------ Working data ------

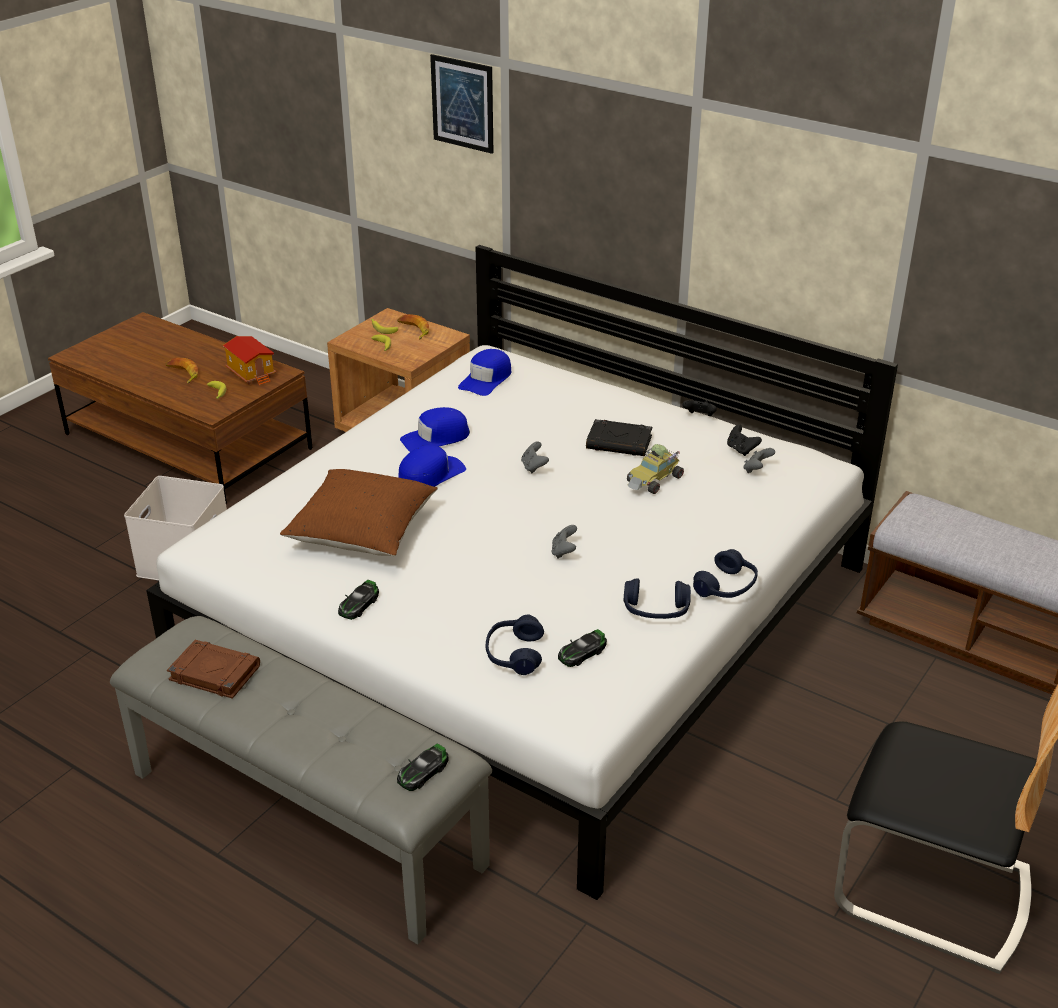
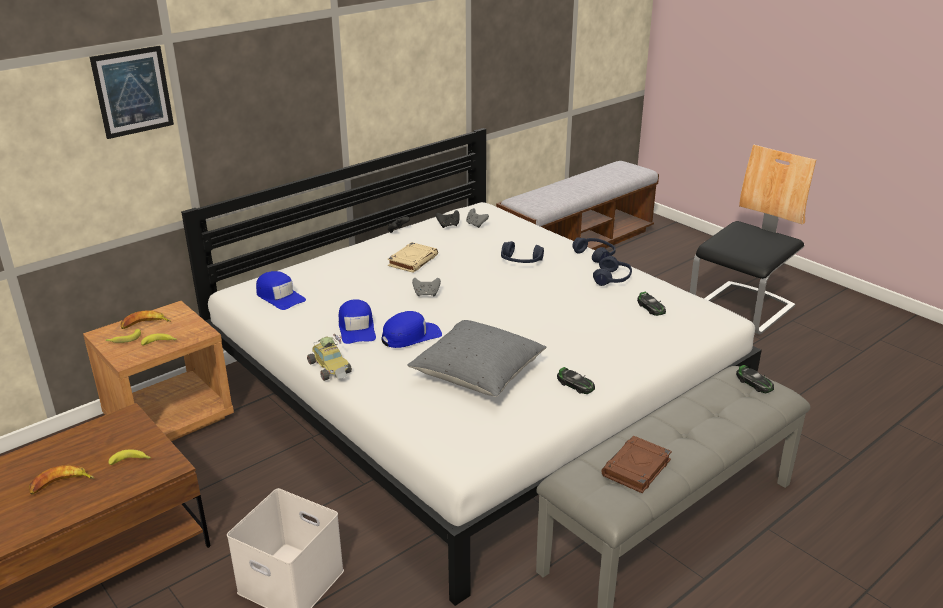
camera: 75 degrees left, 5 degrees down
toy house [223,336,276,386] -> none
brown pillow [280,469,438,556] -> grey pillow [407,320,546,397]
blue cap [398,445,466,487] -> blue cap turned 90 degrees clockwise [381,311,442,348]
blue headphones [486,615,544,675] -> blue headphones moved to [501,241,544,263]
grey game controller [551,525,577,559] -> none
black book [586,419,652,456] -> beige book [388,242,438,273]
toy car [627,444,684,494] -> toy car moved to [307,334,352,381]

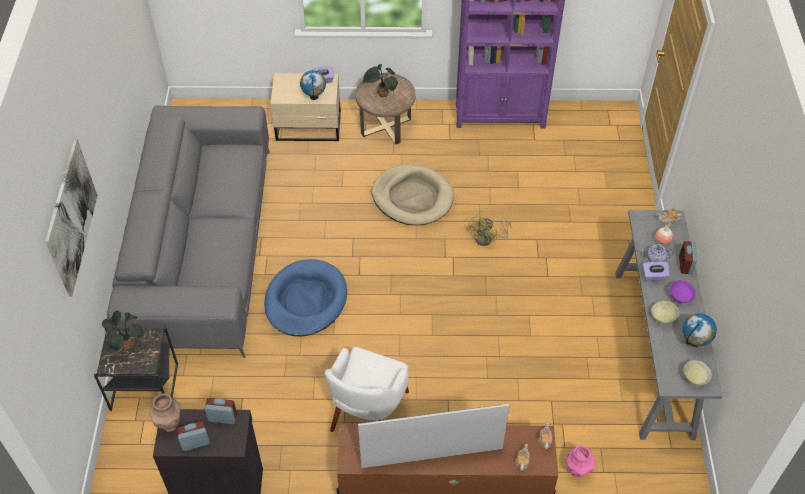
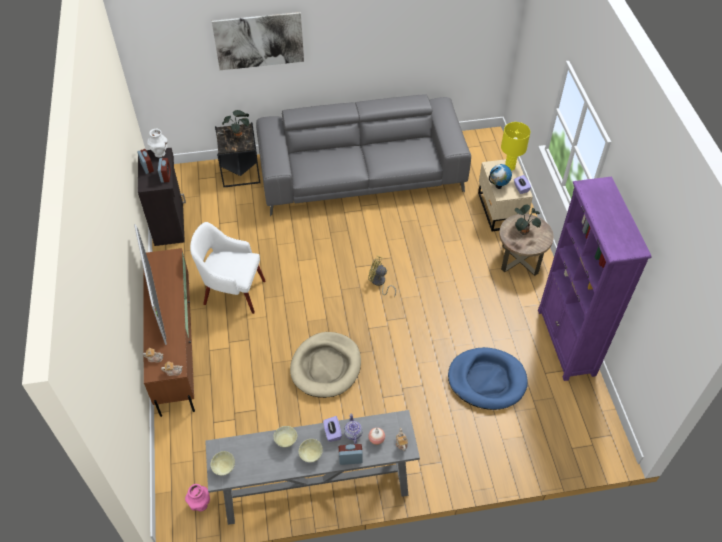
camera: 80 degrees right, 0 degrees up
brown vase [149,393,181,432] -> white vase [147,129,168,157]
blue dog bed [264,259,347,337] -> blue dog bed moved to [448,347,528,410]
beige dog bed [372,164,454,225] -> beige dog bed moved to [290,332,361,398]
yellow fan [467,214,512,246] -> yellow fan moved to [368,256,396,297]
pink vase [566,445,595,478] -> pink vase moved to [185,484,210,512]
purple bowl [670,280,696,303] -> beige bowl [299,439,323,462]
globe [683,313,717,347] -> none
none -> yellow table lamp [501,122,530,171]

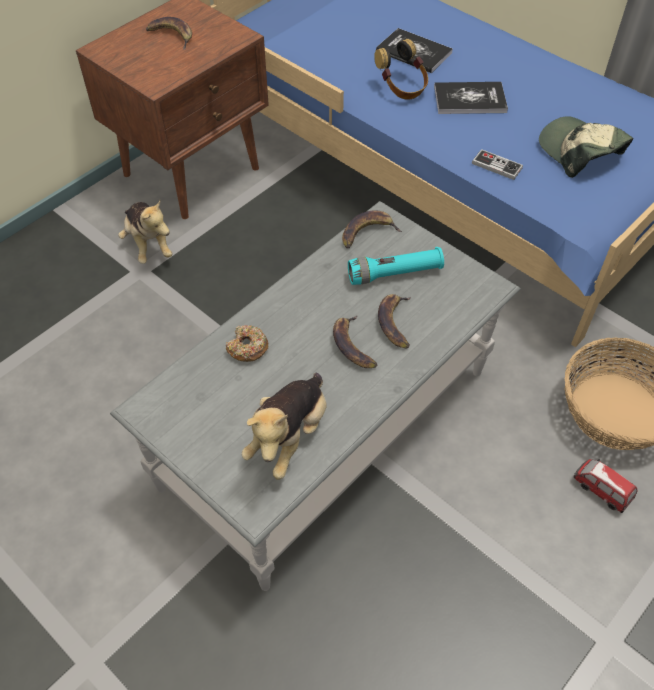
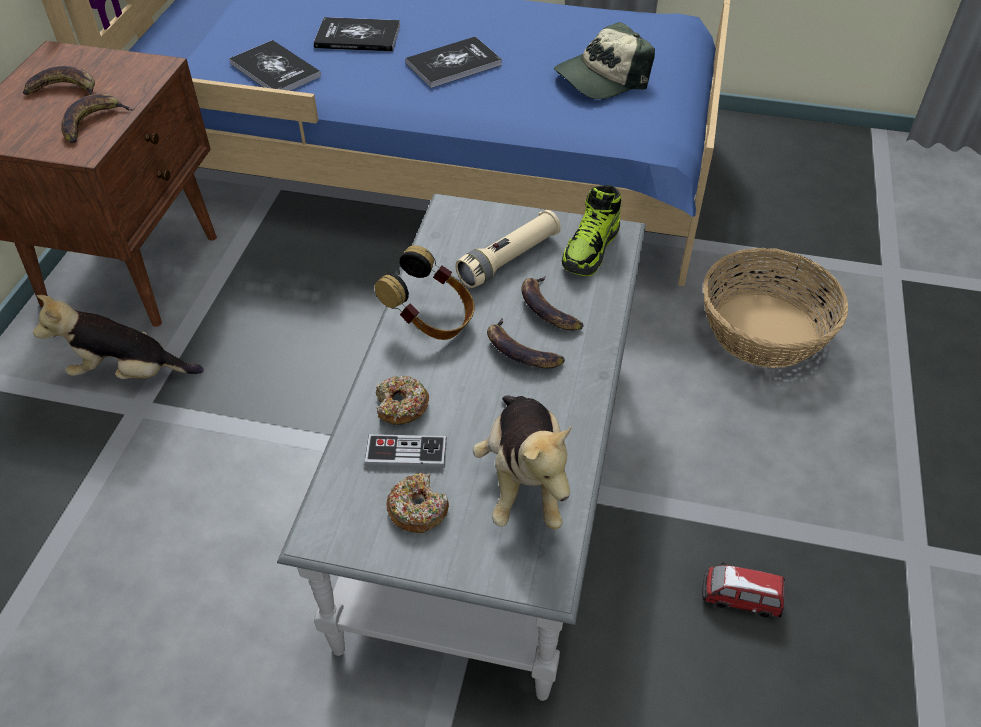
camera: 30 degrees left, 5 degrees down
plush toy [118,200,172,264] -> plush toy turned 150 degrees clockwise [33,295,204,379]
banana [342,211,402,249] -> banana moved to [61,94,134,143]
turquoise flashlight [348,247,444,285] -> beige flashlight [455,210,561,288]
headphones [374,39,428,100] -> headphones moved to [375,245,475,340]
game controller [472,149,523,180] -> game controller moved to [364,434,447,468]
cap [539,116,633,178] -> cap turned 60 degrees counterclockwise [554,22,655,99]
toy car [574,459,638,513] -> toy car moved to [702,562,785,618]
none -> book [229,40,321,91]
none -> donut [387,473,449,533]
none -> shoe [562,185,621,276]

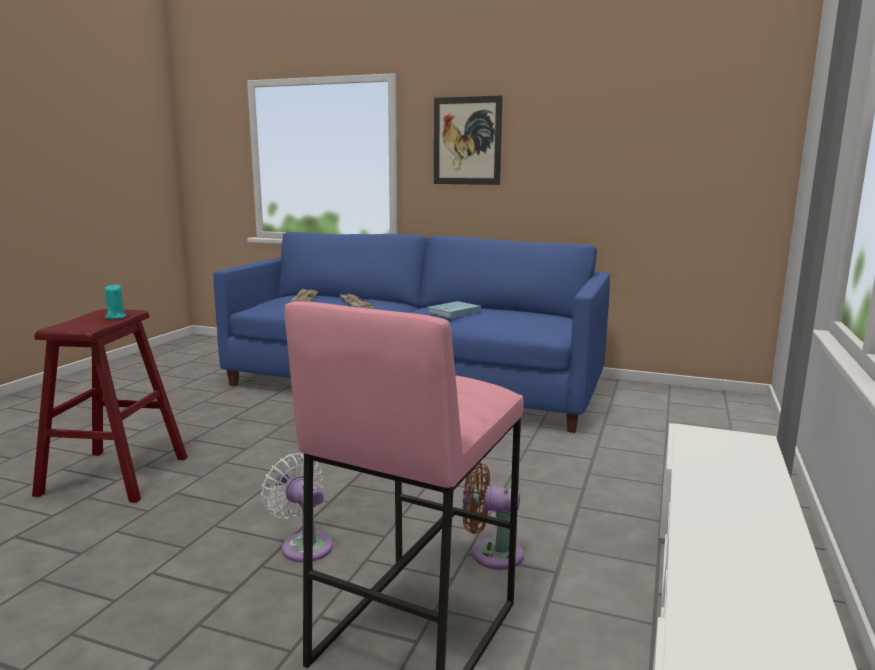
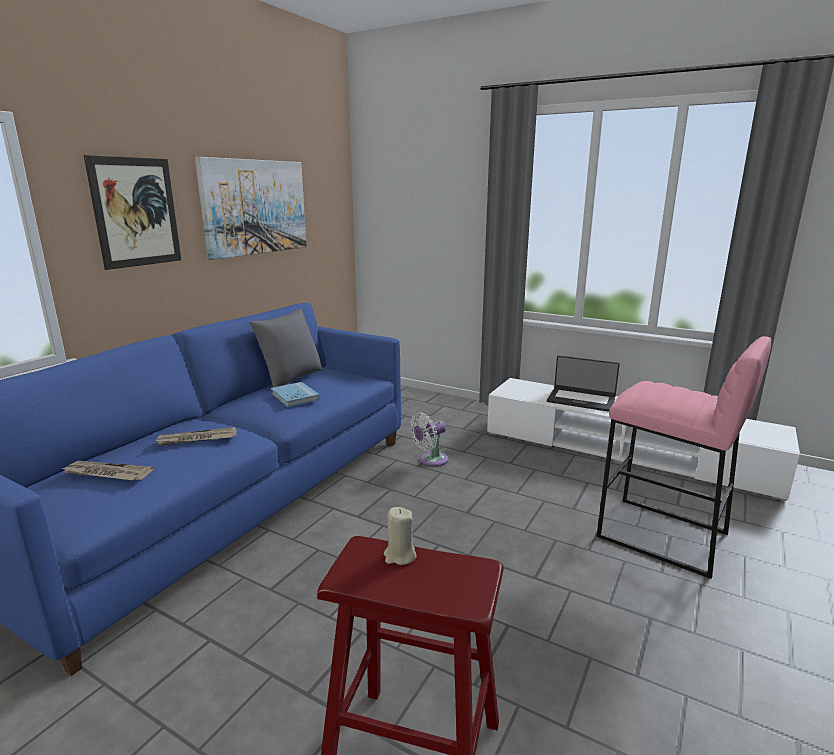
camera: 80 degrees left, 5 degrees up
turquoise candle [104,285,127,319] -> beige candle [384,507,416,565]
white fan [261,453,333,563] -> white fan moved to [410,413,448,467]
brown fan [462,462,524,570] -> none
none -> picture [195,157,307,260]
none -> grey pillow [249,309,323,387]
none -> laptop [547,355,620,412]

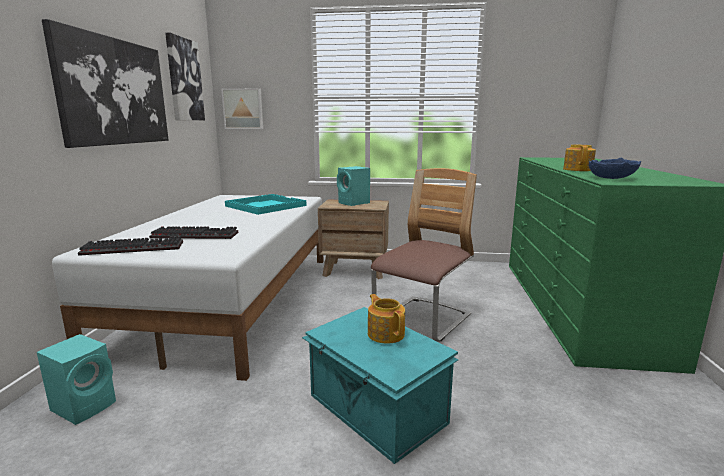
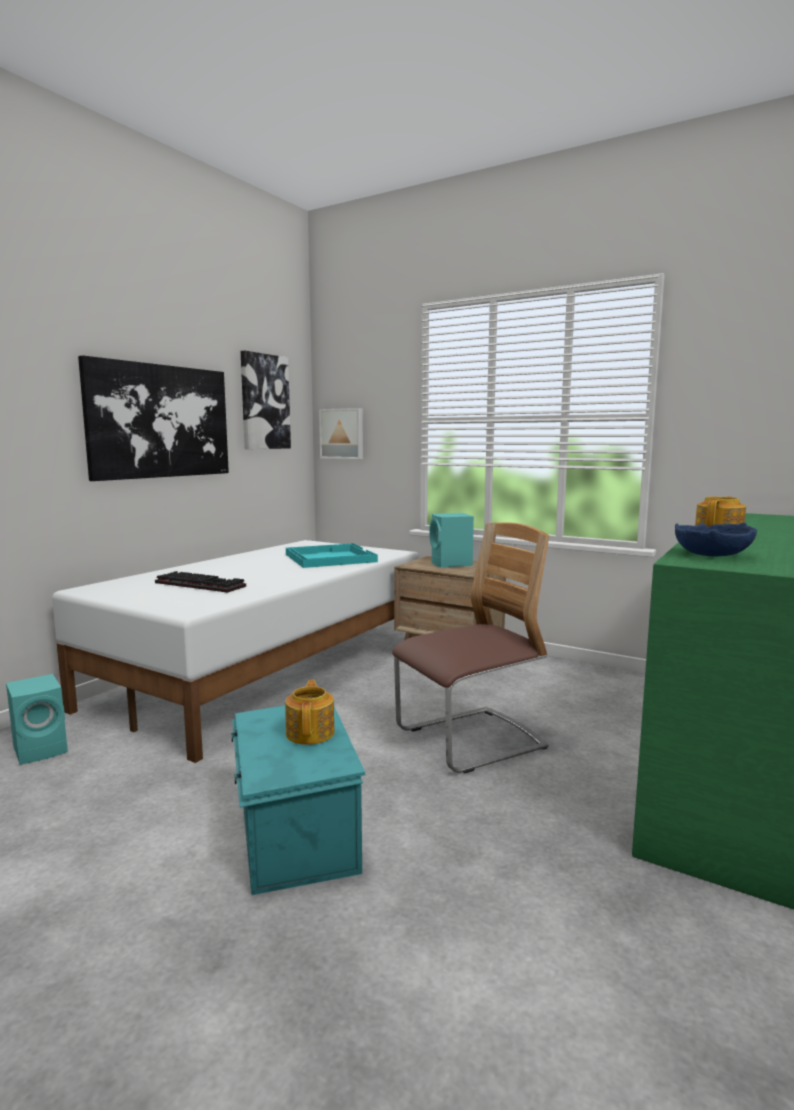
camera: 25 degrees right, 5 degrees down
keyboard [78,236,183,256] -> none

------

Work task:
From the line with "toy car [627,444,684,494]" up to and including the line with "pink vase [566,445,595,478]" above, retype every line exactly and nothing more; leave out the pictures.

Answer box:
toy car [627,444,684,494] -> toy car moved to [307,334,352,381]

camera: 80 degrees right, 0 degrees up
brown vase [149,393,181,432] -> white vase [147,129,168,157]
blue dog bed [264,259,347,337] -> blue dog bed moved to [448,347,528,410]
beige dog bed [372,164,454,225] -> beige dog bed moved to [290,332,361,398]
yellow fan [467,214,512,246] -> yellow fan moved to [368,256,396,297]
pink vase [566,445,595,478] -> pink vase moved to [185,484,210,512]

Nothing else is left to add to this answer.